### Parties de l'exercice
- 1) Répondez aux questions suivantes d'après l'extrait sur les ports de la vallée de Seine.
(a) De quel compte rendu est tirée la phrase citée entre guillemets au début de l'extrait ?
(b) À la faveur de quel événement l'idée des « ports francs » a-t-elle ré-émergé ?
(c) Quelle fonction l'extrait attribue-t-il à Stéphane Raison ?
- 2) Résumez l'extrait sur les ports de la vallée de Seine en deux phrases.
- 3) Poursuivez l'extrait sur les ports de la vallée de Seine à partir de sa dernière phrase.

### Extrait source
Pour ses dirigeants, ce pourrait être l’un des instruments du rebond. Le futur établissement public qui regroupera les ports de la vallée de Seine se prépare dans l’éventualité où le gouvernement donnerait son feu vert à la création de zones d’exemption douanière en bordure de la voie d’eau.« Lancement d'une réflexion sur les mesures fiscales permettant d'améliorer l'attractivité des zones industrialo-portuaires et d'améliorer leur compétitivité vis-à-vis de leurs concurrents européens. » Extraite du compte rendu du dernier Comité Interministériel de la Mer, cette petite phrase au vocable délicieusement techno ne signifie pas grand chose pour l'Homme de la rue. Mais pour les états-majors des grands ports de la vallée de Seine, elle veut dire beaucoup.
Elle laisse à penser que le gouvernement accrédite l'idée de la création de « ports francs » - ou si l'on préfère de zones d'exemption douanières et fiscales - sur les emprises portuaires : une vieille antienne qui a ré-émergé à la faveur du Brexit et qui ne laisse pas indifférente sur les terminaux.
« Nous sommes très contents de cette annonce et nous attendons beaucoup de cette mission d'étude. C'est un sujet que nous travaillons depuis des mois » s'est félicité Stéphane Raison, préfigurateur et futur directeur d'Haropa, lors de la présentation à la presse des résultats 2020 des ports de Paris, Rouen et Le Havre (lire encadré ci-dessous).

### Données d'entrée
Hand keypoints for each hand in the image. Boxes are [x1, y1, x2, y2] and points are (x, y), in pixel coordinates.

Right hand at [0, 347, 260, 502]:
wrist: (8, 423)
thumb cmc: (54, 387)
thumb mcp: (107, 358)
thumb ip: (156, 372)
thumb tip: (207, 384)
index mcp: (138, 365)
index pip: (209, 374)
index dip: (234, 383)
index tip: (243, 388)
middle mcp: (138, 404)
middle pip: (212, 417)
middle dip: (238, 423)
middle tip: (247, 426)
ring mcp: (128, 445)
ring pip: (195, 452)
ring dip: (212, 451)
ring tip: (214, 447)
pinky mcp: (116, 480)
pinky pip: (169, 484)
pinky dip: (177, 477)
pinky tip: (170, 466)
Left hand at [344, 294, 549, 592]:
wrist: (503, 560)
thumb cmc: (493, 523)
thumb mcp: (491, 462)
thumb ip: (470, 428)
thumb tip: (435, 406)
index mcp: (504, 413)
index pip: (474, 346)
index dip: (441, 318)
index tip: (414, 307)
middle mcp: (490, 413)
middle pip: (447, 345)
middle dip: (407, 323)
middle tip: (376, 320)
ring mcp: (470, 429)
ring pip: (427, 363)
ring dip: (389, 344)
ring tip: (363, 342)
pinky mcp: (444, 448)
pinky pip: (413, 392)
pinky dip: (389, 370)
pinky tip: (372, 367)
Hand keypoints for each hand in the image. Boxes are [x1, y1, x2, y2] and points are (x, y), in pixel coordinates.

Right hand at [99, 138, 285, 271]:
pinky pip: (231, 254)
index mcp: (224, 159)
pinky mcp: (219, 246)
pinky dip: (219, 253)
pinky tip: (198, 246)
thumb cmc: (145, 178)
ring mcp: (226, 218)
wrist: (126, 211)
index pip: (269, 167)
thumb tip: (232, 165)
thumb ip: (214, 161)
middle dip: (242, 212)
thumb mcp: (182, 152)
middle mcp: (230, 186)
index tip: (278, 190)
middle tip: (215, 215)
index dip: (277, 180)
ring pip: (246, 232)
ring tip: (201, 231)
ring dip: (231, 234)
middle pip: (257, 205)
...
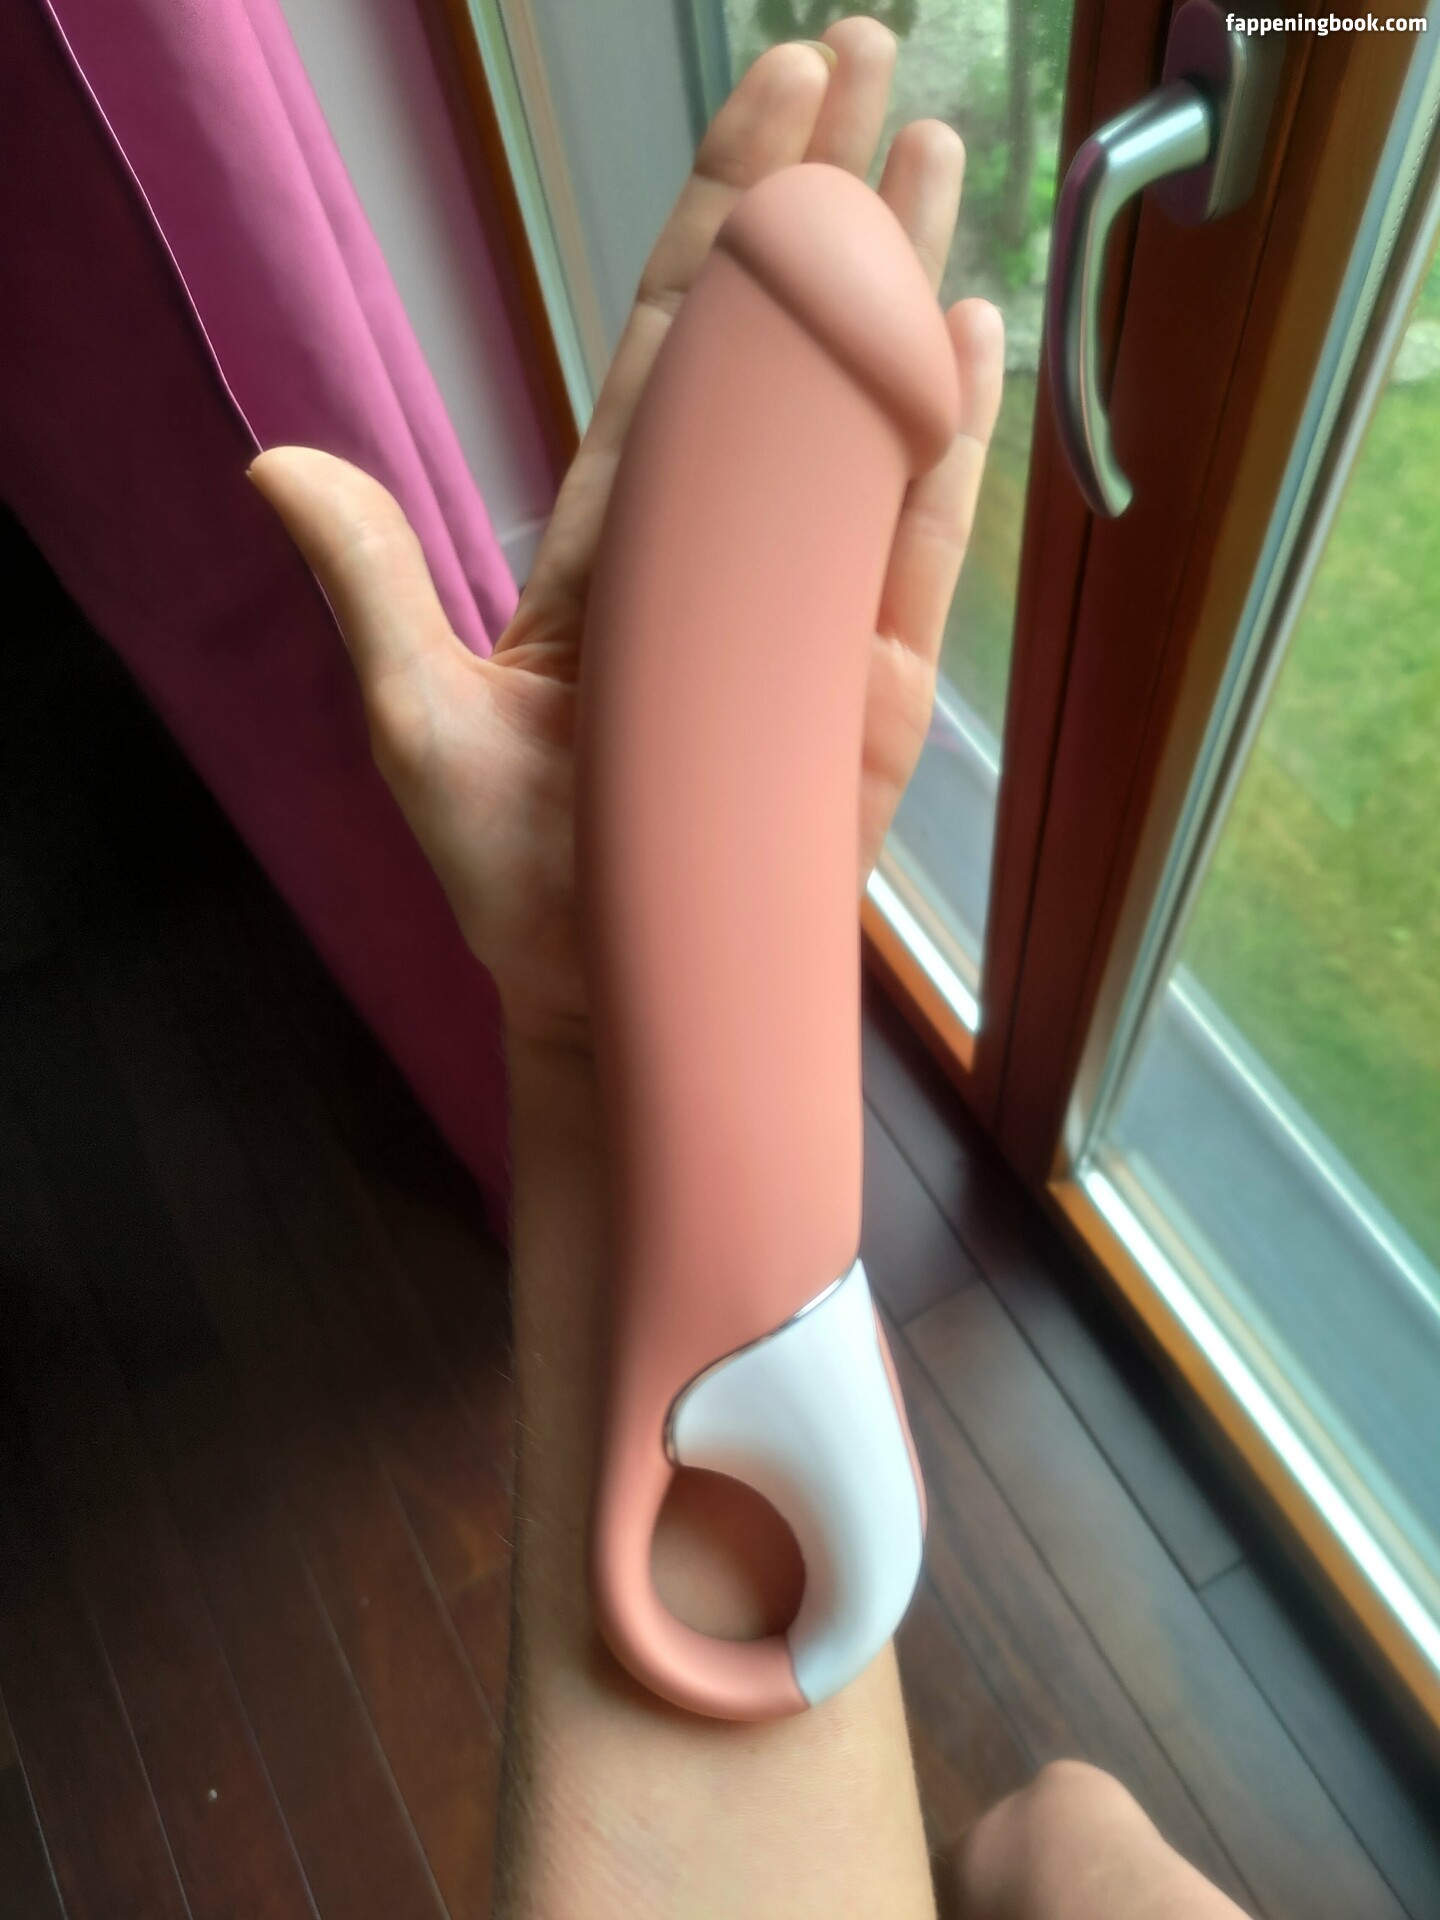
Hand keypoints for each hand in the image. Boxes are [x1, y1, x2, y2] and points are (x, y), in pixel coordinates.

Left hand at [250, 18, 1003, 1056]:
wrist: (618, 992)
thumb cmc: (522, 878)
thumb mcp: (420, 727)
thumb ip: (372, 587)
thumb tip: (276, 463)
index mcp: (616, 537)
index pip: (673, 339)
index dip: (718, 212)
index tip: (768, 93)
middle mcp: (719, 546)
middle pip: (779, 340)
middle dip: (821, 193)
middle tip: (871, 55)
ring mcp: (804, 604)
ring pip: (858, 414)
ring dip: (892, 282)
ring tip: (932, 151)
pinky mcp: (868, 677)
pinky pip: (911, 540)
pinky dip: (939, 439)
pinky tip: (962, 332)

### Vos réponses
- 1)
(a) Du compte rendu du dernier Comité Interministériel de la Mer.
(b) Du Brexit.
(c) Préfigurateur et futur directeur d'Haropa.

- 2) Le futur établissement public regroupant les ports de la vallée de Seine se prépare à l'éventualité où le gouvernement autoriserait des zones d'exemption douanière, idée qu'une phrase du compte rendu du dernier Comité Interministériel de la Mer semble accréditer et qui a ré-émergé à la faveur du Brexit. Stéphane Raison, préfigurateur et futur directeur d'Haropa, s'est félicité de cette annonce, disant beaucoup attendre de la mission d'étude sur un sujet travaillé depuis des mois.

- 3)
De toute évidence, l'intéressé a mal vécu d'être passé à côté de gros investissements industriels du temps où il était patron du port de Dunkerque. « Je pense à l'usine de batteries de LG ou à celle de Tesla. Tous ces grands projets ont été perdus pour des raisons fiscales », se désole-t-il.
Des zones déjà identifiées
Aussi Stéphane Raison appelle-t-il à « préparer ces plateformes par anticipation ». Dans l'idée des dirigeants d'Haropa, plusieurs grandes zones pourraient bénéficier de dispositifs accommodants susceptibles d'hameçonner des établissements industriels et logistiques plus créateurs de valeur que le seul passage des marchandises.
Dans leur ligne de mire notamment, le futur grand port fluvial de la plaine d'Achères (dit Port Seine Métropole Ouest) dont les travaux d'aménagement devraient débuter en 2023 ou 2024 si rien ne vient enrayer la procédure. « C'est un projet très important à 170 millions d'euros qui s'étend sur une centaine d'hectares », rappelle Antoine Berbain, directeur de Ports de Paris.